Treatment strategies for ED usually target the corporal smooth muscle to augment its relaxation or replace its function via prosthesis implantation. Nevertheless, to treat ED related to a neurologic disorder, assessments of function and disease related factors are recommended, as ED in these men is often multifactorial in origin.

A comprehensive understanding of the neural pathways for erection is necessary for assessing whether neurogenic ED exists and how to appropriately address the ED.

As stated previously, neurologic disease may affect multiple neural pathways leading to ED, sensation deficits and ejaculatory dysfunction. Nerves originating in the spinal cord and peripheral ganglia innervate the penis. There are autonomic (parasympathetic and sympathetic), and somatic separate and integrated pathways. The autonomic pathways neurons originate in the spinal cord and peripheral ganglia from the sympathetic and parasympathetic systems, respectively.

They merge to form the cavernous nerves that travel alongside the prostate, enter the corpora cavernosa and corpus spongiosum to affect the neurovascular events required for tumescence and detumescence.

The somatic nerves send sensory information from the penile skin, glans, and urethra via the dorsal penile nerve and pudendal nerve to the spinal cord. The somatic nerves also initiate contraction of the ischio- and bulbocavernosus muscles.

The sympathetic pathway originates from the 11 th thoracic to the 2 nd lumbar spinal segments and goes via the white rami to enter the sympathetic

chain

ganglia. Subsequently nerves travel through the lumbar splanchnic to inferior mesenteric and superior hypogastric nerves to the pelvic plexus. The T10 through T12 segments are most often the origin of sympathetic fibers, and the sympathetic chain ganglia that innervate the penis are located in the sacral and caudal ganglia (3). Parasympathetic pathways originate from the intermediolateral cell columns of the 2 nd , 3 rd and 4 th sacral spinal cord segments.

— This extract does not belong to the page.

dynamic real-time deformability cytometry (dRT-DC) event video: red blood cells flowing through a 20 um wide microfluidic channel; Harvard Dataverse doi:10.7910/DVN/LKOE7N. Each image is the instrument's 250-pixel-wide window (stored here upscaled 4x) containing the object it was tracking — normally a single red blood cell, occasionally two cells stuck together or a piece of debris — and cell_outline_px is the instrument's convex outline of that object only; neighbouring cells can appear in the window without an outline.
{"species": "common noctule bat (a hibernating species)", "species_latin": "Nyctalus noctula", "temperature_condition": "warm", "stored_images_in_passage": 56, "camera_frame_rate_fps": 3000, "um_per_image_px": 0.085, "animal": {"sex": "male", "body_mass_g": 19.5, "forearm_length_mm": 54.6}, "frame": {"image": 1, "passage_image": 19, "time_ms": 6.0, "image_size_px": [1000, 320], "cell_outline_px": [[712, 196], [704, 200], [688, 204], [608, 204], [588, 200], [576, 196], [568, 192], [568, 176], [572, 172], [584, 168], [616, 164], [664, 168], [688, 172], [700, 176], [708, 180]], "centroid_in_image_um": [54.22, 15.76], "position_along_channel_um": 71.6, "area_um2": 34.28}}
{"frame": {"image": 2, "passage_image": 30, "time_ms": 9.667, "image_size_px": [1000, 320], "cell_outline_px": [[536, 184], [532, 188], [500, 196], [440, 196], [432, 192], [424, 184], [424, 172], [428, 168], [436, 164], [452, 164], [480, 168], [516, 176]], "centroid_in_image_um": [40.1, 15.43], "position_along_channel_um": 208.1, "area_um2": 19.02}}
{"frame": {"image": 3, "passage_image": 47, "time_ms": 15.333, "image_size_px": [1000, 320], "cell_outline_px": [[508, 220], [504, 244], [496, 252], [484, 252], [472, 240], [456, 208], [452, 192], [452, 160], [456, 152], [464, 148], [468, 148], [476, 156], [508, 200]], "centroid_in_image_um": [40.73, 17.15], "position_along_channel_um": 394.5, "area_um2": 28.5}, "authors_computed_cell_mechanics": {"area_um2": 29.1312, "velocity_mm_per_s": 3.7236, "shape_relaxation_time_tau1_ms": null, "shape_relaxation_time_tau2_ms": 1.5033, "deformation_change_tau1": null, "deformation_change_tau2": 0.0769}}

Preganglionic fibers pass through the pelvic plexus where they coalesce with sympathetic fibers from the superior hypogastric plexus. The cavernous nerves that innervate the penis arise from the portion of the pelvic plexus. The pelvic plexus also contains nerves that innervate the rectum, bladder and urinary sphincter and the nerve projections can be damaged during radical excision of the bladder, prostate and rectum, leading to iatrogenic ED (4).

Induction of erection occurs after stimulation of the cavernous and pelvic nerve plexus.

Conversely, stimulation of the sympathetic trunk leads to detumescence. The reflex erectile response requires that the sacral reflex arc remain intact.